Manufacturing thrives on raw material availability. The idea behind the 24-hour economy is to expand factory operations, scale exports, and reduce dependence on imports. But none of that is possible when local processors can’t get inputs, and exporters offer farmers higher prices to ship raw goods. The consequence? Ghana’s processing capacity is idle, and the promise of industrial jobs is fading before it even gets started.
As Bright Simons has pointed out, many local cocoa processors operate at 10–40% capacity, not because they’re inefficient, but because they can’t get cocoa. Some have even had to import beans just to stay in business. The reason? COCOBOD prioritizes forward sales for foreign exchange, limiting domestic access. While that may help manage reserves in the short term, it directly undermines the long-term industrialization plan. You can’t promote chocolate-making if chocolate makers can’t access cocoa.
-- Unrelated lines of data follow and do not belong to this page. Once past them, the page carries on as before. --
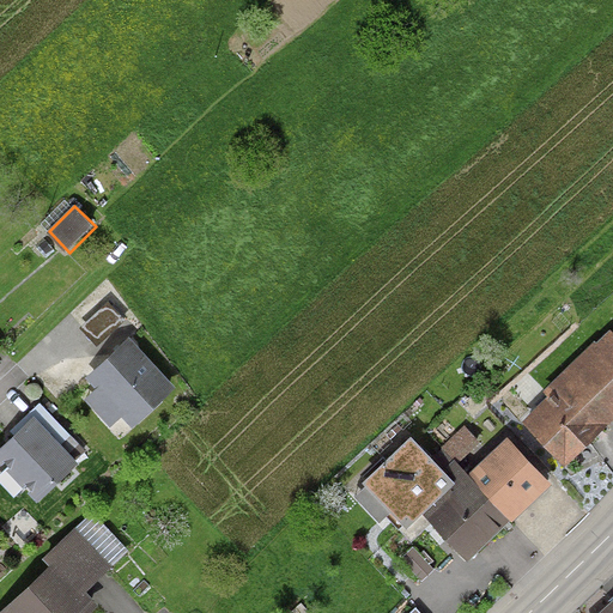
[(109,302),(82,328),(101,349),(128,322),(109,302)]
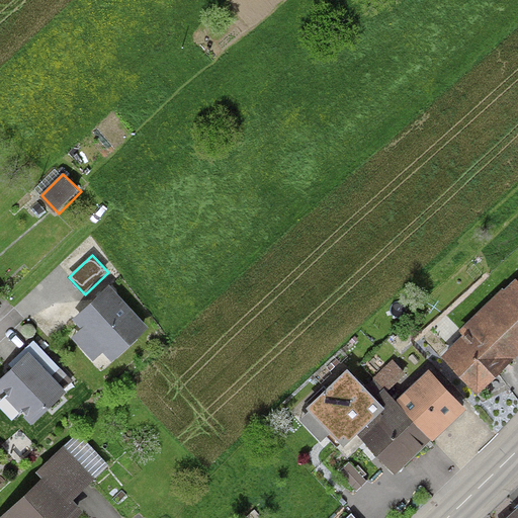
[(517,289),(514,286),(443,355),(476,389),(517,347),(517,289)]
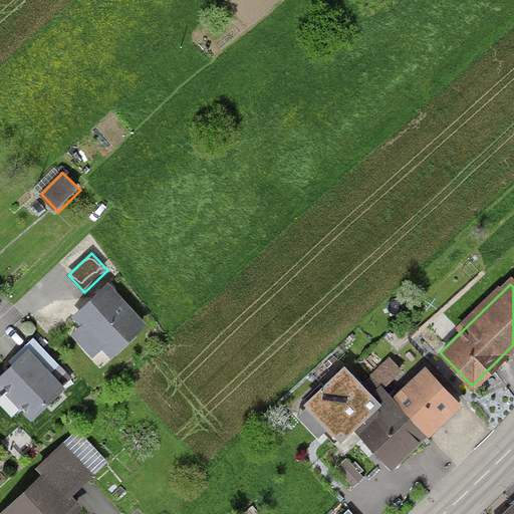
[(149,326),(109,285),(76,316),(85,326),(75,336),(96,358),(107,348),(114,357),(149,326)]
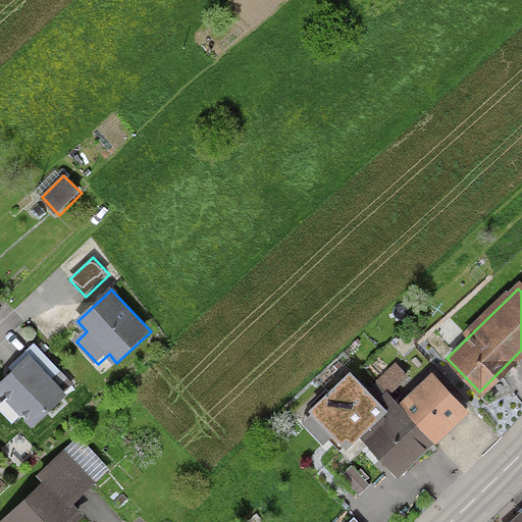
[(68,397),(31,357),(0,386),(0,389),(36,427),(68,397)]
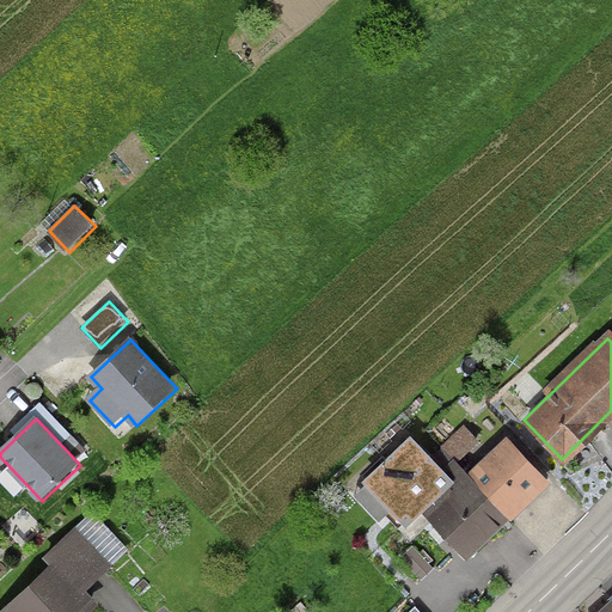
[(463,424),(440,446),(454,463),(478,442),(463,424)]
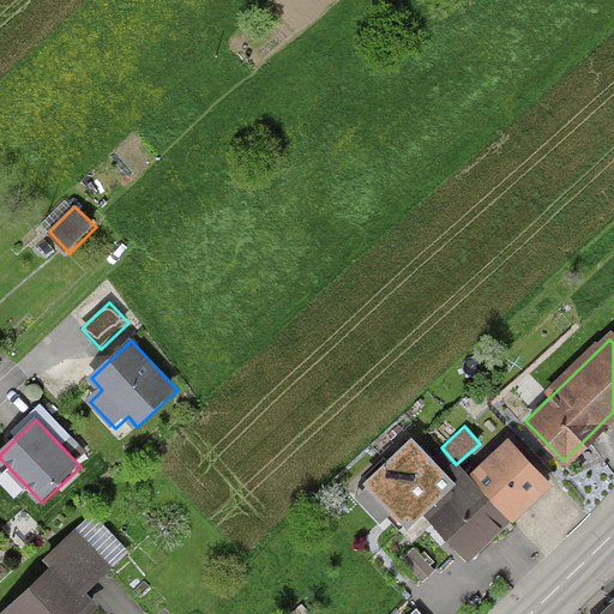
[(411,438),(363,485),(408,530),(456,483),(411,438)]
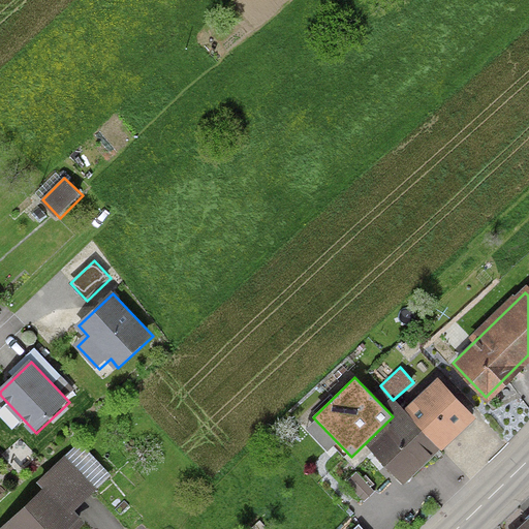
[(467,417),(436,384),(370,445),(401,478),(467,417)]
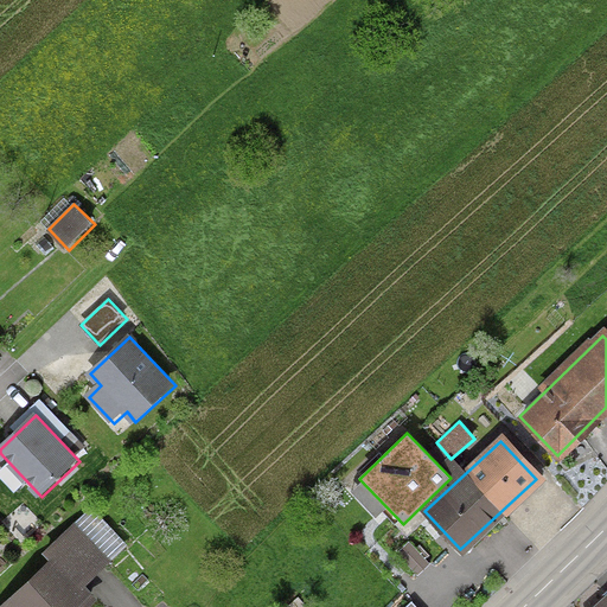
[(56,558),(85,590),(129,550),(93,510),(49,550),(56,558)]
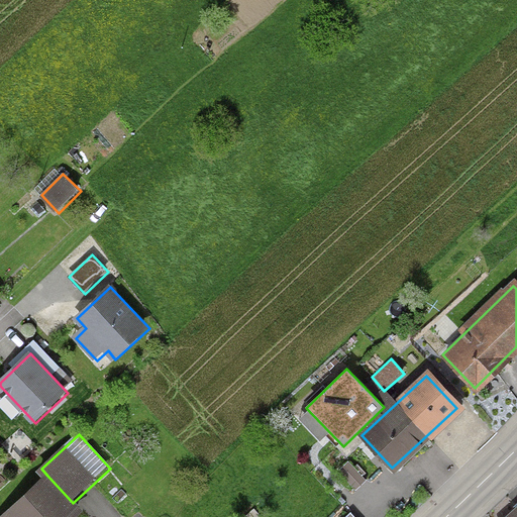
[(365,479),(348,460),(337,470),(354,488),(365,479)]
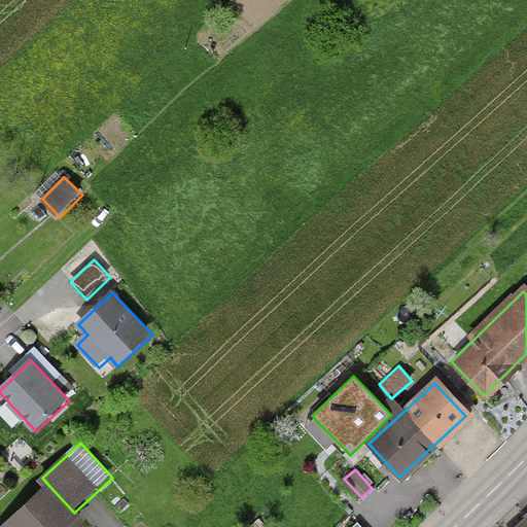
[(81,526),(84,524),(74,513),(48,485),(2,526),(81,526)]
The cashew industry is even more fragile. This week, the Association of Cashew Processors Ghana (ACPG) issued a stark warning: unregulated exports are sabotaging Ghana’s 24-hour economy. Foreign merchants are flooding rural markets with cash, outbidding local processors for raw cashew nuts. As a result, factories are shutting down, jobs are disappearing (especially among rural women and youth), and entire value chains are breaking because primary processors can’t function, and secondary processors have no input. Despite years of talking about cashew as a “strategic export,” ACPG says there’s no real enforcement, no working capital, and no plan.
The government announced a phased ban on raw shea nut exports by 2026, along with plans to rehabilitate the Buipe Shea Factory. For years, shea has been an underutilized women-led industry. With the ban and factory rehabilitation, Ghana has a chance to build a regional hub for cosmetics and food-grade shea processing, if the implementation is right. But even here, the message is clear: if raw exports remain more attractive than local processing, policy will always lose to price.
Ghana’s manufacturing vision won’t work unless processing becomes more rewarding than exporting. That means enforcing export restrictions where needed, prioritising local supply in pricing models (especially in cocoa), offering tax and power incentives to processors, not just exporters, and making sure that access to raw materials is protected and predictable before factories are scaled up.
The idea of 24-hour industrial growth cannot run on empty factories or idle capacity. It must be built on a governed raw materials pipeline that supports domestic value addition first. Here’s the danger: if exporting raw cocoa, cashew, or shea stays more attractive than processing them locally, Ghana will continue to export its raw potential, only to import it back, transformed, and pay a premium for it.
The political will to industrialize is here. But Ghana will not manufacture at scale until it stops incentivizing raw material exports over domestic value addition. We need a system where processors come first, where policy backs local factories with raw material access, energy reliability, and working capital, and where adding value in Ghana is more profitable than shipping it out raw. If we don’t fix this, we’ll be running factories on imported inputs, not because we lack the resources, but because we refused to protect them.